■ **EXTRACTED TEXT**
##############################
Fashion is a dirty word among tailored clothing enthusiasts. Tailoring is often thought of as being above the frays of fashion, but this oversimplifies the history of suits and misses what’s often exciting about designer clothing. Not all fashion is about trends, even if all trends are about fashion. Just check out the Metropolitan Museum of Art’s exhibit on Alexander McQueen, for example. It’s hard to not get swept away.
Few fashion designers capture imagination as well as those that came out of Japan in the 1970s and ‘80s. Designers such as Issey Miyake, Yohji Yamamoto, and Rei Kawakubo pioneered what can be described as a sort of “Japanese avant-garde.” Although, don’t use that term in public – not just because I made it up, but because all three have said that they resent being pigeonholed by their ethnicity. Miyake and Yamamoto have said that they see themselves more as being part of a “lost generation” – one that grew up on Western culture in Japan, but neither identifies with the West nor the East. Similarly, in an interview in Women’s Wear Daily, Kawakubo said she dislikes being pegged as a “Japanese designer,” while Miyake has noted that he’s trying to create “a new fashion genre that’s neither Japanese nor Western.”
##############################
■ **RECORDS SUPPLIED**
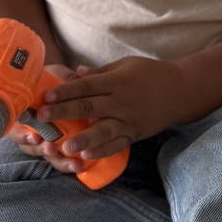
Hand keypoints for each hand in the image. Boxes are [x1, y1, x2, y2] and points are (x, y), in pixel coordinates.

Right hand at [15, 66, 83, 172]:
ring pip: (49, 155)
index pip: (17, 129)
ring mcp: (47, 140)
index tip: (33, 137)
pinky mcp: (62, 146)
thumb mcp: (56, 75)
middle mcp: (32, 131)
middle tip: (51, 149)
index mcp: (24, 115)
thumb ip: (63, 79)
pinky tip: (80, 165)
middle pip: (32, 147)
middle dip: (42, 150)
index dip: (23, 135)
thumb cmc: (53, 80)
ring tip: (73, 164)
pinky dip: (69, 163)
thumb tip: (76, 78)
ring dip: (59, 161)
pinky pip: (63, 159)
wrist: (62, 85)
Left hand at [37, 56, 186, 160]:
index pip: (86, 86)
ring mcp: (128, 120)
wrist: (180, 91)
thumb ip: (99, 72)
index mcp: (116, 81)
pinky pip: (117, 144)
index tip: (46, 96)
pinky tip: (87, 157)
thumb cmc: (151, 74)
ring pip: (103, 130)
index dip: (65, 91)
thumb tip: (75, 73)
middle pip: (88, 107)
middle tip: (42, 118)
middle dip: (64, 112)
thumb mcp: (125, 65)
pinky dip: (103, 151)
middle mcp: (121, 101)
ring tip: (65, 146)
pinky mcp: (135, 133)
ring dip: (83, 139)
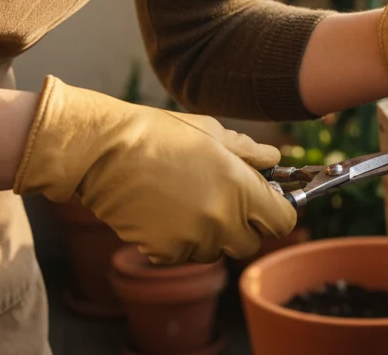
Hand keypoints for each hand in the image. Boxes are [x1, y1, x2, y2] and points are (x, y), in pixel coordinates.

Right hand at [13, 76, 296, 264]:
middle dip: (243, 226)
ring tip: (186, 199)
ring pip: (216, 251)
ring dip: (210, 234)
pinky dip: (179, 241)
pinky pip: (184, 255)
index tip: (265, 202)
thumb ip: (250, 153)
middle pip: (250, 243)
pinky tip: (164, 211)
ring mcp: (193, 240)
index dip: (276, 211)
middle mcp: (222, 220)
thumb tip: (274, 160)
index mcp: (241, 189)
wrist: (105, 152)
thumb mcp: (212, 132)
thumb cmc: (159, 135)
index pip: (283, 221)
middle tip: (224, 201)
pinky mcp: (164, 253)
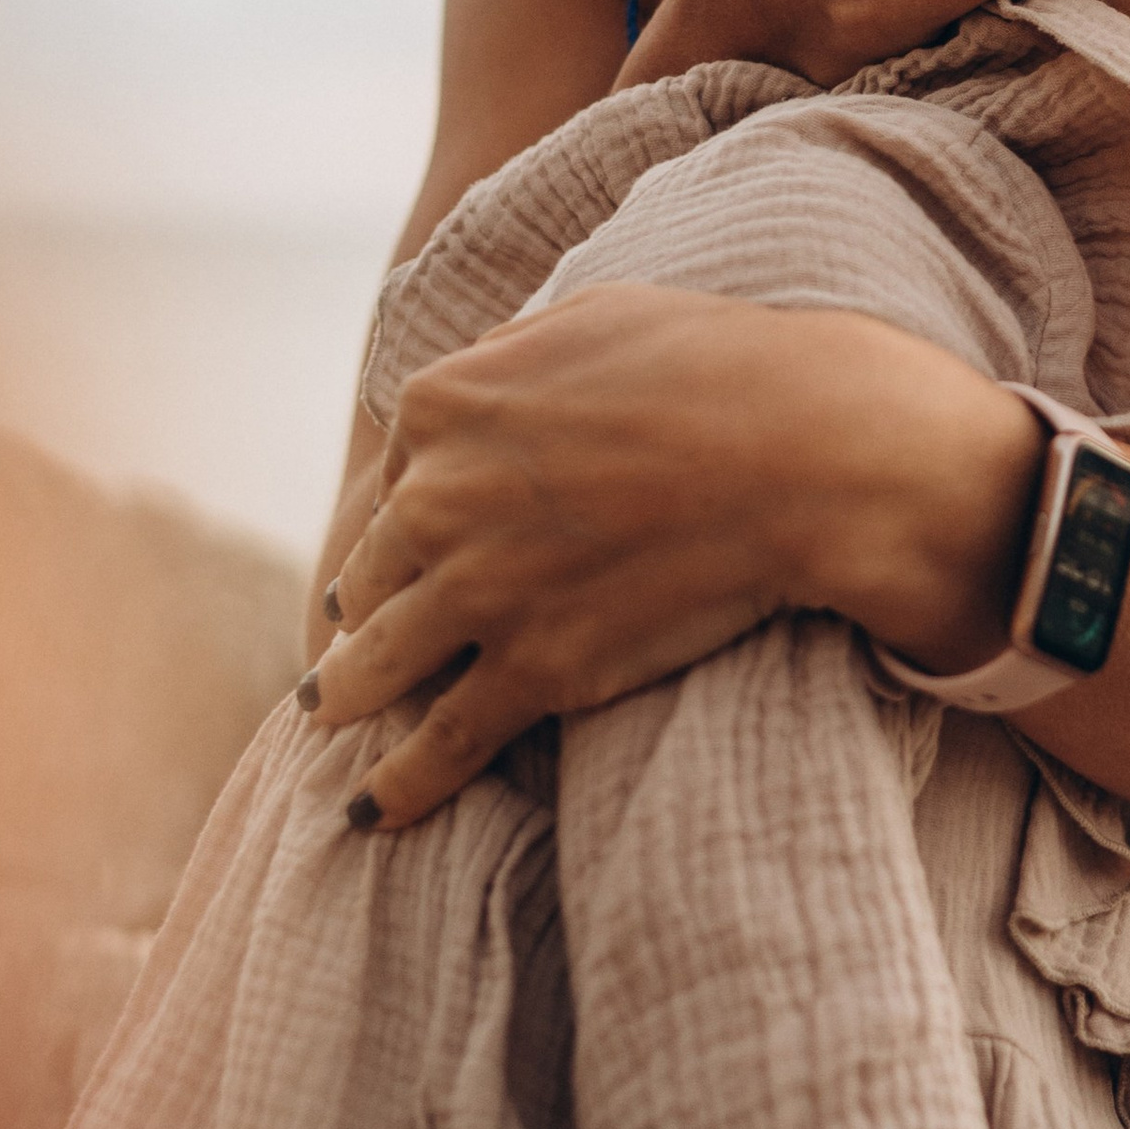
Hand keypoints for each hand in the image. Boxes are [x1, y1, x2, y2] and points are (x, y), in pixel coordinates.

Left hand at [308, 286, 1041, 826]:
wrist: (802, 449)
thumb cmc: (722, 366)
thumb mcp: (594, 317)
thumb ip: (513, 357)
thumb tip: (480, 386)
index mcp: (441, 406)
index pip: (398, 476)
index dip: (412, 513)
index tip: (413, 545)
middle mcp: (433, 500)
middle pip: (373, 569)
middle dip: (368, 601)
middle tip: (361, 630)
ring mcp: (477, 592)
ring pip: (375, 663)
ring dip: (346, 692)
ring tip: (327, 713)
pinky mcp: (533, 671)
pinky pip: (440, 743)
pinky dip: (398, 784)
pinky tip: (369, 811)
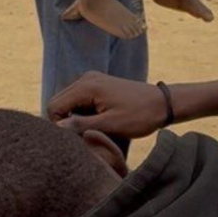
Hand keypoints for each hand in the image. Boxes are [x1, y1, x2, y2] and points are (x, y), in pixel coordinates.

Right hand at [48, 73, 167, 138]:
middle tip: (83, 136)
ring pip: (68, 102)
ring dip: (74, 118)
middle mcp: (86, 78)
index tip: (75, 138)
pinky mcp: (98, 85)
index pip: (54, 106)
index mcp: (87, 86)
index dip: (58, 126)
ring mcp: (92, 80)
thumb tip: (56, 128)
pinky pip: (79, 100)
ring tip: (93, 129)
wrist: (164, 103)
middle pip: (58, 103)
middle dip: (65, 122)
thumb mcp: (110, 125)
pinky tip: (98, 122)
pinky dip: (83, 113)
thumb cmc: (140, 115)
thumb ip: (81, 125)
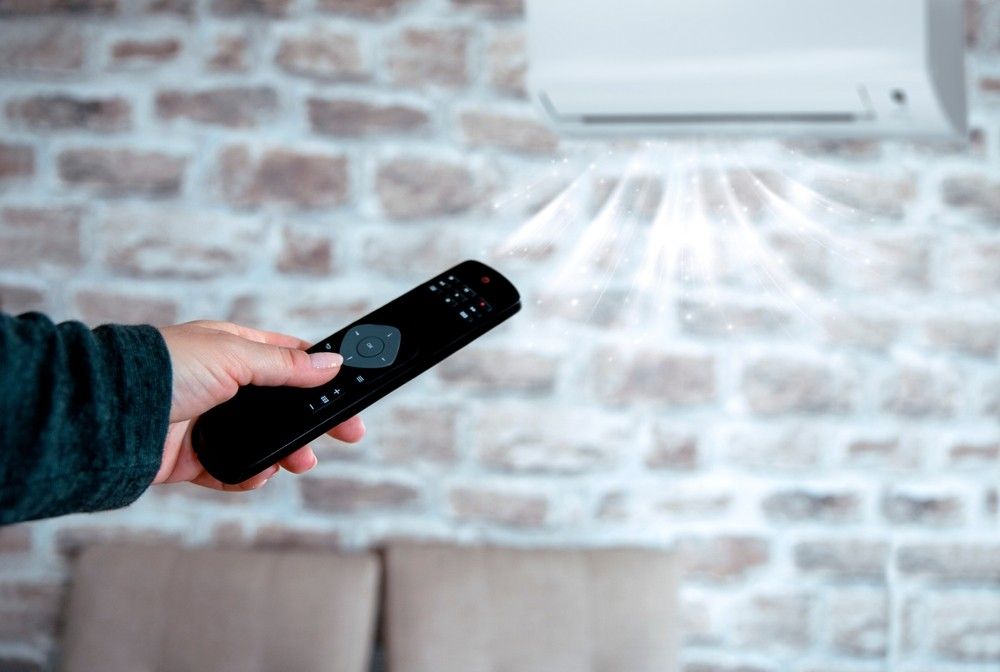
##############################
■ **EXERCISE BRIEF**
Answer these questions from the text on tailoring and fashion:
(a) Which museum's exhibit is mentioned, and on which designer?
(b) What do Miyake and Yamamoto say they see themselves as part of?
(c) In what publication did Kawakubo say she dislikes being pegged as a "Japanese designer"?

■ **ANSWER BOX**
(a) The Metropolitan Museum of Art's exhibit on Alexander McQueen.
(b) A "lost generation."
(c) Women's Wear Daily.